People love to say that "most LEOs are good people."

In Chicago, when I was growing up, you could buy your way out of just about any traffic ticket that didn't involve damage to the vehicle.

Shaking down tow-truck drivers was so commonplace, that they were shocked it was against the law, when the feds finally stepped in.

Calling 911 after a gay-bashing was almost guaranteed to make things worse - no matter what jurisdiction you were in. I have seen them arrest the guy bleeding on the sidewalk... I have seen the lights shut off, and them drive by when they realized the call was from a gay club.

Most of them may be decent folks, but the minority that isn't so decent is pretty large. And the prejudices are there. Add in the War on (Some) Drugs, and it is a mess.

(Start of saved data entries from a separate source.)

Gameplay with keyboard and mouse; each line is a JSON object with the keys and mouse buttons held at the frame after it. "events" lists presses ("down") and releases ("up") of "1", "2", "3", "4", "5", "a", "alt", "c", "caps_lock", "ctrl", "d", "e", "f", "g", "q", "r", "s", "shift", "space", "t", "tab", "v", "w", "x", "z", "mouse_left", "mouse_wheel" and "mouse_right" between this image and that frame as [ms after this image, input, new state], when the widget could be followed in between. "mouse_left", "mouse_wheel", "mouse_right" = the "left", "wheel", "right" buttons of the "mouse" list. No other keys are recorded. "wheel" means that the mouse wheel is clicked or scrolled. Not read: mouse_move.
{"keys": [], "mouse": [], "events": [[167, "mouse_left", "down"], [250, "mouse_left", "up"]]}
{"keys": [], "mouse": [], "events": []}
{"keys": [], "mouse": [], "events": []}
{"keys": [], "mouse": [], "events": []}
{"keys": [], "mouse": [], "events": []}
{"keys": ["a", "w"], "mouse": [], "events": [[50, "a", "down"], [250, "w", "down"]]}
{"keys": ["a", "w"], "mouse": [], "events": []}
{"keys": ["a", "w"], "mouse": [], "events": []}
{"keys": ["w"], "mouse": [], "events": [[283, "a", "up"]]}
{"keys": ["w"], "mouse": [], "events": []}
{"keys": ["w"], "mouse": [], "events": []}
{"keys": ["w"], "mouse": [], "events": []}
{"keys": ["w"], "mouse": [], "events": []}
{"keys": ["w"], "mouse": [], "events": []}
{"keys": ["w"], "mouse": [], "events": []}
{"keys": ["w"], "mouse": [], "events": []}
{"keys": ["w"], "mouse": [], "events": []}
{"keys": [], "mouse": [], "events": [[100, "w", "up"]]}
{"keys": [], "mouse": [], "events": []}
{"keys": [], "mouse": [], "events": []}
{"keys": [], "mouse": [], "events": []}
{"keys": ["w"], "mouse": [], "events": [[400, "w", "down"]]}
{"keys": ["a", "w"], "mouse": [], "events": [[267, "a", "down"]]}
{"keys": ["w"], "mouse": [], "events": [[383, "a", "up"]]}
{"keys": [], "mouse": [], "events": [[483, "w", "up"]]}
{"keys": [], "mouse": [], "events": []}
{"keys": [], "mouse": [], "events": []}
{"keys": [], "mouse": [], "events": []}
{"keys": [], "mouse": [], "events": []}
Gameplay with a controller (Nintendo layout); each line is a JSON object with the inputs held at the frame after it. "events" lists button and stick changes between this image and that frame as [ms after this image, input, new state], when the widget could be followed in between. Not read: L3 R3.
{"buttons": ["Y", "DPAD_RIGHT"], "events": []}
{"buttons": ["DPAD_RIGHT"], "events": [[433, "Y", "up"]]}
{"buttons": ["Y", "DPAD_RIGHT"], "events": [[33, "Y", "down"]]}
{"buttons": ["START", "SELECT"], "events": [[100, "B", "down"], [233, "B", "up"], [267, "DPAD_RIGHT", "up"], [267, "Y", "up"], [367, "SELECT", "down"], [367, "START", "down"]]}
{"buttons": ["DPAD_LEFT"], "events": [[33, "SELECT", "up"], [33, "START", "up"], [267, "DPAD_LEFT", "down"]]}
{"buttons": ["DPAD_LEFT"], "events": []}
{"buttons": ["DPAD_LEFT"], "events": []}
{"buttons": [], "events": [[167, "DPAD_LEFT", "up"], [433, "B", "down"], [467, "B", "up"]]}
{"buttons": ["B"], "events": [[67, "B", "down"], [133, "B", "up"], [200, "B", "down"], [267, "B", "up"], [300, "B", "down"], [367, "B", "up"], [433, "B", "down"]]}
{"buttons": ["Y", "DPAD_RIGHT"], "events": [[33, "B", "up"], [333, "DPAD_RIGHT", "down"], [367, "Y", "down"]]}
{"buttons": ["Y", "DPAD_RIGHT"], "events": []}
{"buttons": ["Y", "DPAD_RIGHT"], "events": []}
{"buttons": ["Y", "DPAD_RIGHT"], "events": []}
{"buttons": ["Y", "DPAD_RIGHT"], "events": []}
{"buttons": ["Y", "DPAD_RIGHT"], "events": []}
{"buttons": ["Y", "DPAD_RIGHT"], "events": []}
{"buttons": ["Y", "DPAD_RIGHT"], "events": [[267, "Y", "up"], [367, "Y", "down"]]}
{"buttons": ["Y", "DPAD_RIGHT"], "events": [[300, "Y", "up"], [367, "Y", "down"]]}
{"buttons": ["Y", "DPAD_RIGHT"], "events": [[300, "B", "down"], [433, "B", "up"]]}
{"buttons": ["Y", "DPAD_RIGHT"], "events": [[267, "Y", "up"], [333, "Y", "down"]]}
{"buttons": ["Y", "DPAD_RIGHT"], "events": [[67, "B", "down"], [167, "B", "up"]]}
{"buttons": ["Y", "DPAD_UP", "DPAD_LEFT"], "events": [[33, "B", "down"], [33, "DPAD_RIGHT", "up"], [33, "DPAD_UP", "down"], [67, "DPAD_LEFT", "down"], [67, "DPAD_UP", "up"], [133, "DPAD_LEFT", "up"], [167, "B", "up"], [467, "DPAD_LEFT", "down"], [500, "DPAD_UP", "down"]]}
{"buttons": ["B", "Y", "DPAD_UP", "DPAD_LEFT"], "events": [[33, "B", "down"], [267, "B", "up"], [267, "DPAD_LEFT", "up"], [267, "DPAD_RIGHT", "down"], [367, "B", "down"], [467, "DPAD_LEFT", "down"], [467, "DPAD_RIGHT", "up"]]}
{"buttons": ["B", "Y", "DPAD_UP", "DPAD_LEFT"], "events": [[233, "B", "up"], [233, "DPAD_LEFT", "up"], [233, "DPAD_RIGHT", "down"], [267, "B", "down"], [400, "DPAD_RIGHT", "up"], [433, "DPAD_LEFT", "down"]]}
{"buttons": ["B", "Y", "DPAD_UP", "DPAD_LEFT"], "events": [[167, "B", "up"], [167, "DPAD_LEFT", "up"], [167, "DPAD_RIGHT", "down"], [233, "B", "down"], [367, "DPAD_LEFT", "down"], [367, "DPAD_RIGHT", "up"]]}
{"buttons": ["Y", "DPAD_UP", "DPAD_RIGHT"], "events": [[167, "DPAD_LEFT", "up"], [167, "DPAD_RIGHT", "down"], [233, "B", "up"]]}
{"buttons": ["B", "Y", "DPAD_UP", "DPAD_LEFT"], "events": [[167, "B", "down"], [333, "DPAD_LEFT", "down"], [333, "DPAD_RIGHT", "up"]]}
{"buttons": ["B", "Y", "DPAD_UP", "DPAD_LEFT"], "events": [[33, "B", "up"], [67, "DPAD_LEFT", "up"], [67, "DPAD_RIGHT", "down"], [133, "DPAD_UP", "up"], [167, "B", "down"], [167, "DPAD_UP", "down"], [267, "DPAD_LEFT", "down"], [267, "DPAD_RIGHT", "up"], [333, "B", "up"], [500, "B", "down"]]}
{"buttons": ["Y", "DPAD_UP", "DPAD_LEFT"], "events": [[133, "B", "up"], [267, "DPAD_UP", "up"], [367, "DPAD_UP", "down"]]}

And if you set the way-back machine for the 1960s, well gays and blacks probably would have even more stories about how it isn't a few bad guys having bad days.

Tam said...

"People love to say that "most LEOs are good people."

In Chicago..."

I hope I don't need to draw a more detailed picture.

You name the subset of society... slice it off by whatever occupational, skin color, gender, education bracket, whatever, that you want ...and I will tell you about the large subset of Those People that I've met that are Pure-T farging iceholes.

Why would police officers be any different from gays, teachers, Hispanics, left-handers, or Justin Beiber fans?

Roberta X said...

Police -- like most of us -- tend to be as honest/fair/good as the society around them. There have been times and places in this country where police not only turned a blind eye or took bribes, but were pleased to hand out a few lumps (or more than a few) whenever the individual officer thought that might be the thing to do.

Now ain't then. Police work probably attracts just as many bullies as it ever did but the times have changed and keep right on so doing.

Yes, it's a mess. It always was. It always will be -- just like everything else. Life is a series of poorly-understood negotiations between individuals who are only barely aware of the entire transaction.